Ken Goldstein, MPPA

Ken Goldstein has been working in nonprofits and local government agencies from Santa Cruz, to Sacramento, and back to Silicon Valley, since 1989. He's been staff, volunteer, board member, executive director, and, since 2003, a consultant to local nonprofit organizations. For more on Ken's background, click here. If you are interested in retaining Ken's services, you may contact him at ken at

Monday, May 15, 2006

Seven Donor Newsletter Flaws

Tom Ahern has a new book called Raising More Money with Newsletters Than You Ever Thought Possible, with an excerpt posted on on the seven donor newsletter flaws that are killing you.

This short piece contains some good information and things to remember when putting your newsletters together. One of the most important, in my estimation, is Flaw #5: "The newsletter is not set up for rapid skimming and browsing. On the contrary, you assume people will read long articles. Here's the harsh truth: most of your audience won't have time to give your newsletter more than a glance."

I fully agree, and have often told people that it's a mistake to assume that anybody reads anything anymore. As a writer, I find that terribly sad. But true.

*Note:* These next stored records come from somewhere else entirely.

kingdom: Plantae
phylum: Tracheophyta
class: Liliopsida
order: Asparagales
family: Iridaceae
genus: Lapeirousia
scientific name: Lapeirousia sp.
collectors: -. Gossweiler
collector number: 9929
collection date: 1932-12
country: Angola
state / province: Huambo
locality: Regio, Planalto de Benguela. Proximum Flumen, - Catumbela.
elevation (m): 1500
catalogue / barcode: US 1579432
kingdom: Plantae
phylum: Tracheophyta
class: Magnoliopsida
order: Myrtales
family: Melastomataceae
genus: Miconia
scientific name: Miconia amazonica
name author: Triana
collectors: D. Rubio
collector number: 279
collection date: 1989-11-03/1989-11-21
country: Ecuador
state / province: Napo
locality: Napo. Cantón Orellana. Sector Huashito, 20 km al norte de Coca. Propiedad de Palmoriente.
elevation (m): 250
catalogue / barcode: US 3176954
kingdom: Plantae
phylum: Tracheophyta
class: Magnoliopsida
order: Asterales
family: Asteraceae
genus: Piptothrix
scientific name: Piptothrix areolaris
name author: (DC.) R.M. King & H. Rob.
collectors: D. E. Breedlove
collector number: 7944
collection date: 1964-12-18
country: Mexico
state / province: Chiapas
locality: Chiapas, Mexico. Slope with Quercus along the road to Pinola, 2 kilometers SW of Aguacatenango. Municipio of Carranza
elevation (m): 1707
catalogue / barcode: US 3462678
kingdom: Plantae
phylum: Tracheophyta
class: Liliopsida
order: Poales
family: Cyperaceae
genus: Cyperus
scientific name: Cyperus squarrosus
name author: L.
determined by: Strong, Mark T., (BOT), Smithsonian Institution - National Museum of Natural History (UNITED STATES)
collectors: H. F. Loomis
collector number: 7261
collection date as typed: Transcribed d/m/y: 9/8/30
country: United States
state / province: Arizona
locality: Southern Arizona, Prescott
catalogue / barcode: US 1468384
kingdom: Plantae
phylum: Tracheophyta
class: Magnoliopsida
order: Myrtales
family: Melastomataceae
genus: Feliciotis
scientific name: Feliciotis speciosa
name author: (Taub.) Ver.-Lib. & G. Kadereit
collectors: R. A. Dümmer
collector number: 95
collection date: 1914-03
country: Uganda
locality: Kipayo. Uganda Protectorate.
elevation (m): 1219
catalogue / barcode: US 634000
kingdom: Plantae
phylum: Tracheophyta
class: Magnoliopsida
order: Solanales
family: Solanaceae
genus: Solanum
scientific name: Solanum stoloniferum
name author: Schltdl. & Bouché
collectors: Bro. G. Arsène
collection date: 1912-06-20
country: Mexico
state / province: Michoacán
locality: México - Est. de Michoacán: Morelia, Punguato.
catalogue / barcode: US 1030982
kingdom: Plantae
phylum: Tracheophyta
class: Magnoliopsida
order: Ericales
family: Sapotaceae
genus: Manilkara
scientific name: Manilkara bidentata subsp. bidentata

This piece of advice is important to remember, not just when seeking donations, but in all your communications. Do you have important information to get out to your clients, suppliers, volunteers, collaborators, or anybody else?

Rather than using text-dense letters, break up the message into bulleted lists, using bolding, italics, and underlines (each sparingly) to draw out the key points. Longer explanations, if needed, may follow, but make sure any necessary take-aways (next required meeting, due dates for applications, changes in regulations, etc.) can be easily picked out without reading the full letter.